In Carlson v. Fischer, 149 S.W.3d 603 (Mo.App. W.D.2004), Mr. Carlson attempted to challenge the propriety of an Ohio court judgment that found him guilty of driving under the influence. 149 S.W.3d at 607. He presented evidence to a Missouri trial court that, in Ohio, he had never failed to appear, was never told his bond was being forfeited, never entered a guilty plea, and was never found guilty of operating a motor vehicle while intoxicated. Id. The Western District stated that Mr. Carlson could not challenge the Ohio court judgment in a proceeding under section 302.311 (outlining the procedures for appealing the Director’s suspension or revocation of a license). Id. The Court went on to say: “[a] driver cannot collaterally attack previous convictions in an action to challenge a driver’s license being revoked or suspended.” Id. (quoting Kayser v. Dir. of Revenue, 22 S.W.3d 240, 243 (Mo.App. E.D.2000)). Rather, the Court said that any challenge to Mr. Carlson’s Ohio conviction had to be made in Ohio. Id. at
608. Driver, like Mr. Carlson, improperly attempts to challenge the propriety of a Kentucky judgment — namely, Kentucky’s designated date of conviction — in a Missouri court.
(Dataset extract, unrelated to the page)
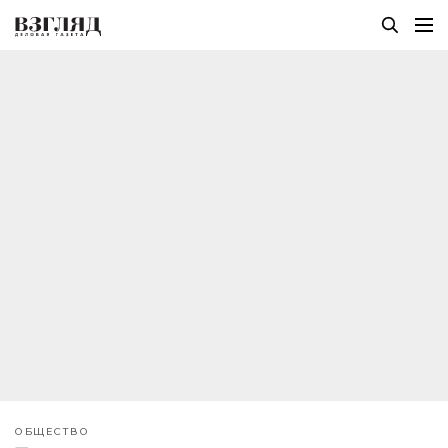
ОБЩЕСТВО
For the foregoing reasons, the Director properly suspended Driver’s license pursuant to section 302.304 for Driver’s January 10, 2006, DWI conviction in Kentucky. Point one is denied.
In his second point on appeal, Driver argues that that trial court erred in affirming his suspension because Kentucky was not a member of the Compact at the time of his conviction, and therefore it remains inapplicable. Having decided Driver’s appeal independent of the Compact, we need not address his second point.
The judgment is affirmed.
*468KENNETH M. ROMINES, C.J., dissents in separate opinion. KURT S. ODENWALD, J., concurs with original opinion.. At oral argument, Driver’s counsel stated that Driver’s attorney passed away during the pendency of the Kentucky appeal.
. Unless otherwise noted, all statutory references are to RSMo 2000.
. Driver actually accumulated ten points in eighteen months because he was also assessed two points for a conviction for failure to yield right of way in St. Louis County on November 1, 2005. This conviction is not at issue on appeal.